▶ Work task
Please reproduce the data below, replacing "endeudamiento" with "deuda" throughout and leaving everything else unchanged. Leave the pictures out of your answer.

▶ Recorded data
◆ ◆ ◆
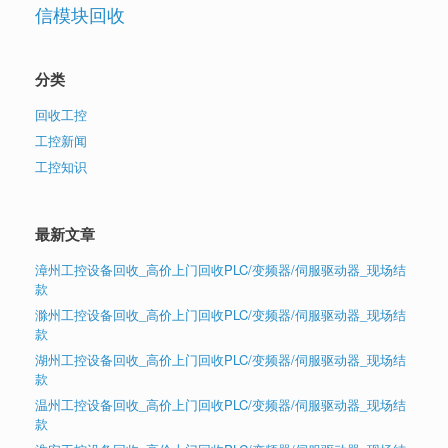
信模块回收
分类
回收工控
工控新闻
工控知识
最新文章
漳州工控设备回收_高价上门回收PLC/变频器/伺服驱动器_现场结
款
滁州工控设备回收_高价上门回收PLC/变频器/伺服驱动器_现场结
款
湖州工控设备回收_高价上门回收PLC/变频器/伺服驱动器_现场结
款
温州工控设备回收_高价上门回收PLC/变频器/伺服驱动器_现场结
款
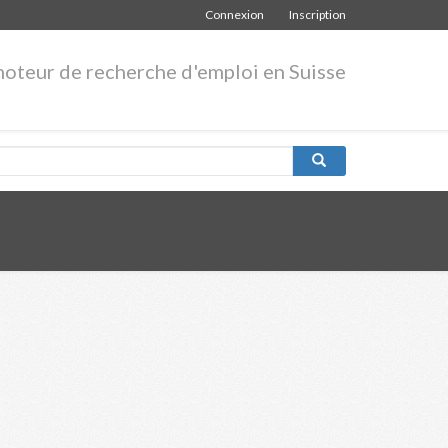
Connexion
Inscription
moteur de recherche d'emploi en Suisse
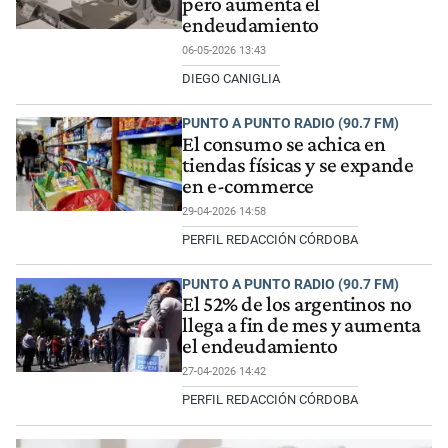
pero aumenta el
endeudamiento
06-05-2026 13:43
DIEGO CANIGLIA
PUNTO A PUNTO RADIO (90.7 FM)
El consumo se achica en
tiendas físicas y se expande
en e-commerce
29-04-2026 14:58
PERFIL REDACCIÓN CÓRDOBA
PUNTO A PUNTO RADIO (90.7 FM)
El 52% de los argentinos no
llega a fin de mes y aumenta
el endeudamiento
27-04-2026 14:42
PERFIL REDACCIÓN CÓRDOBA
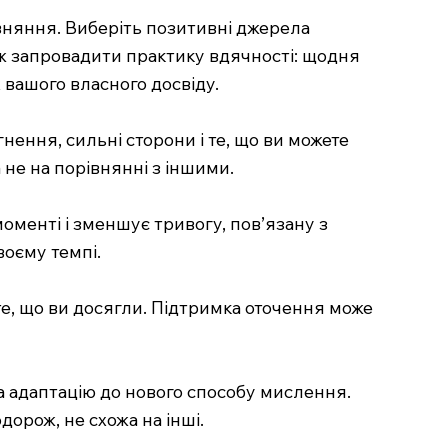
івняння. Виберіть позитивні джерела
ож запровадити практику вдячності: щодня
 вашого власного досвіду.
ення, сильні сторони і те, що ви можете
не на порівнянні з іншими.
менті і зменшує тривогу, пов’язану з
воєму темпі.
 те, що ви досягли. Підтримка оточення може
на адаптацію до нового способу мислення.
дорож, не схожа на інші.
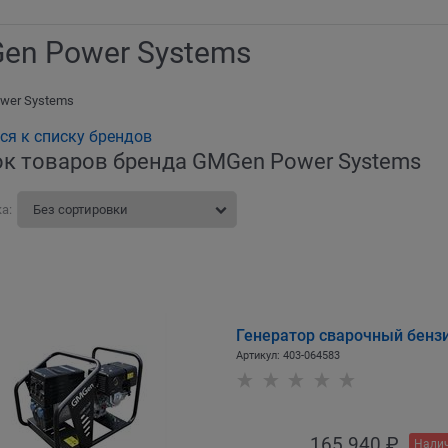
en Power Systems
wer Systems
ся к списку брендов
к товаров бренда GMGen Power Systems
а:
Генератор сварочный бен
Артикул:
403-064583
165 940
 ₽
Налич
◆ ◆ ◆
▶ Output below
信模块回收
分类
回收工控
工控新闻
工控知识
最新文章
漳州工控设备回收_高价上门回收PLC/变频器/伺服驱动器_现场结
款
滁州工控设备回收_高价上门回收PLC/变频器/伺服驱动器_现场结
款
湖州工控设备回收_高价上门回收PLC/变频器/伺服驱动器_现场结
款
温州工控设备回收_高价上门回收PLC/变频器/伺服驱动器_现场结
款
Connexion
Inscription
moteur de recherche d'emploi en Suisse
pero aumenta el
deuda
06-05-2026 13:43
DIEGO CANIGLIA
PUNTO A PUNTO RADIO (90.7 FM)
El consumo se achica en
tiendas físicas y se expande
en e-commerce
29-04-2026 14:58
PERFIL REDACCIÓN CÓRDOBA
PUNTO A PUNTO RADIO (90.7 FM)
El 52% de los argentinos no
llega a fin de mes y aumenta
el deuda
27-04-2026 14:42
PERFIL REDACCIÓN CÓRDOBA
івняння. Виберіть позитивні джерела
ож запровадити практику вдячності: щодня
 вашого власного досвіду.
ення, сильні сторони і те, що ви можете
не на порівнянні з іншими.
менті і зменшує тривогу, пов’язану з
воєму темпі.
 те, що ви досягли. Підтримка оточення може
на адаптацію до нового способу мислення.
дорож, не схожа на інші.
en Power Systems
wer Systems
ся к списку брендов
к товаров бренда GMGen Power Systems
а:
Генератор сварочный бен
Артикул:
403-064583
165 940
 ₽
Налич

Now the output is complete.